Birthright

As a White person with an ancestry in the United States that goes back before the country existed, I’ve spent most of my life assuming the truth of American Exceptionalism.

Don’t get me wrong – I’ve been critical of my country most of my life – but there was still this belief in some of our principles and maybe even the Constitution that let me think “we’re different” and “we’ll get around to fixing that.”

One of the things that kept that belief intact was birthright citizenship.

I recall learning at some point that people who were born in Germany to parents who had come from other places to work there were not German citizens and I was appalled. I had always assumed that birthright citizenship was a given everywhere, but instead it appeared it was an exception.

As in exceptional. As in one of the things that makes the United States exceptional.

The grifter – who is back in the White House because no one with the authority chose to enforce another provision of the 14th Amendment that bars insurrectionists from office – wants to take away one of the key elements of American Exceptionalism.

He doesn’t want the country to be exceptional. He just wants to do his performative powerful rich man routine and see how many people he can hurt in the process.

Of the many things that man and his minions – or maybe his handlers, given the financial power of the broligarchs – are doing to destroy our country, this might not be the worst. Even the current Supreme Court might rule it violates the Constitution. It’s certainly not the one that will affect me personally, given my ancestry.

(The only people who have the right to tell me I don’t belong here are those whose ancestors were here before the Europeans invaded, and that certainly doesn’t include people like the grifter.)

But it’s the one that stabs me in the heart. There’s just something about the principle that if you’re born someplace, you belong there.

I mean, where else can you really belong but the place you were born?

More than just an American, I will always be a Texan, even though I’m very glad I’m not living there these days. And I will not let the right wing misogynists running that state tell me I’m not.

I’ve always liked some lines from Robert Frost’s “The Hired Man:”

‘Home is the place where, when you have to go there,
They have to take you in.’

‘I should have called it
Something you somehow haven’t to deserve.’

That’s the way I feel about the place where I was born. That’s the way I think everyone is entitled to feel about the place they were born.

Being born somewhere means you have a right to be there. It’s not something you have to deserve.

And they do have to take you in.

I just re-read the poem and it made me cry.

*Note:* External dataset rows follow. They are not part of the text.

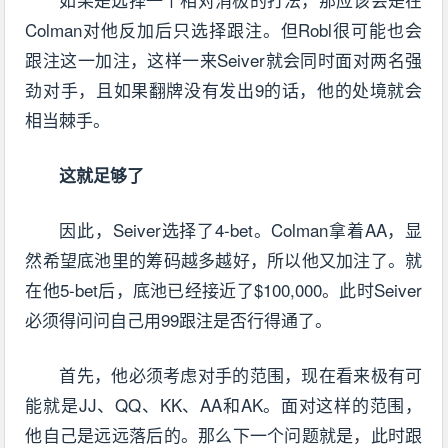
Colman对他反加后只选择跟注。但Robl很可能也会
跟注这一加注，这样一来Seiver就会同时面对两名强
劲对手，且如果翻牌没有发出9的话，他的处境就会
相当棘手。
这就足够了
因此，Seiver选择了4-bet。Colman拿着AA，显
然希望底池里的筹码越多越好，所以他又加注了。就
在他5-bet后，底池已经接近了$100,000。此时Seiver
必须得问问自己用99跟注是否行得通了。
首先，他必须考虑对手的范围，现在看来极有可
能就是JJ、QQ、KK、AA和AK。面对这样的范围，
他自己是远远落后的。那么下一个问题就是，此时跟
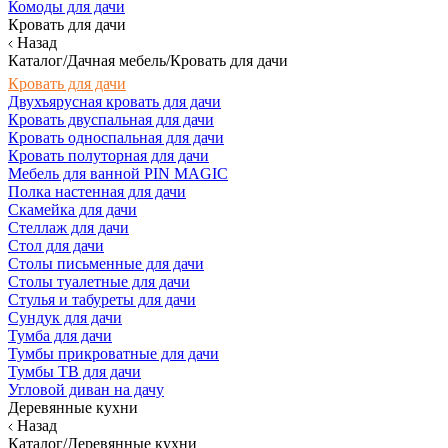
Комоды для дачи
Кровать для дачи
Назад
Каталог/Дачная мебель/Кровать для дачи
Кровать для дачи
Двухъярусная кровать для дачи
Кровать двуспальная для дачи
Кровать односпальная для дачи
Кровать полуторная для дачи
Мебель для ванной PIN MAGIC
Полка настенная для дачи
Скамейка для дачи
Стеллаж для дачи
Стол для дачи
Столы письменные для дачи
Столы туалетные для дачи
Стулья и табуреты для дачи
Сундук для дачи
Тумба для дачи
Тумбы прикроватные для дачи
Тумбы ТВ для дачи
Угловой диван на дачу
Деревянные кухни
Назад
Каталог/Деревянные кухни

It always makes me cry.

I’ve never been a fan of the national borders and citizenship and residency rights human beings have invented over centuries to make sure a large number of people on this planet are always in a no win situation.

I just know that in my gut I feel like having a home – in all its senses – should be a given.

I hope the suits being brought against this nonsense succeed. I will support them. I wish I still trusted that the system would overturn this nonsense.

Because it matters. The right to live where you were born matters.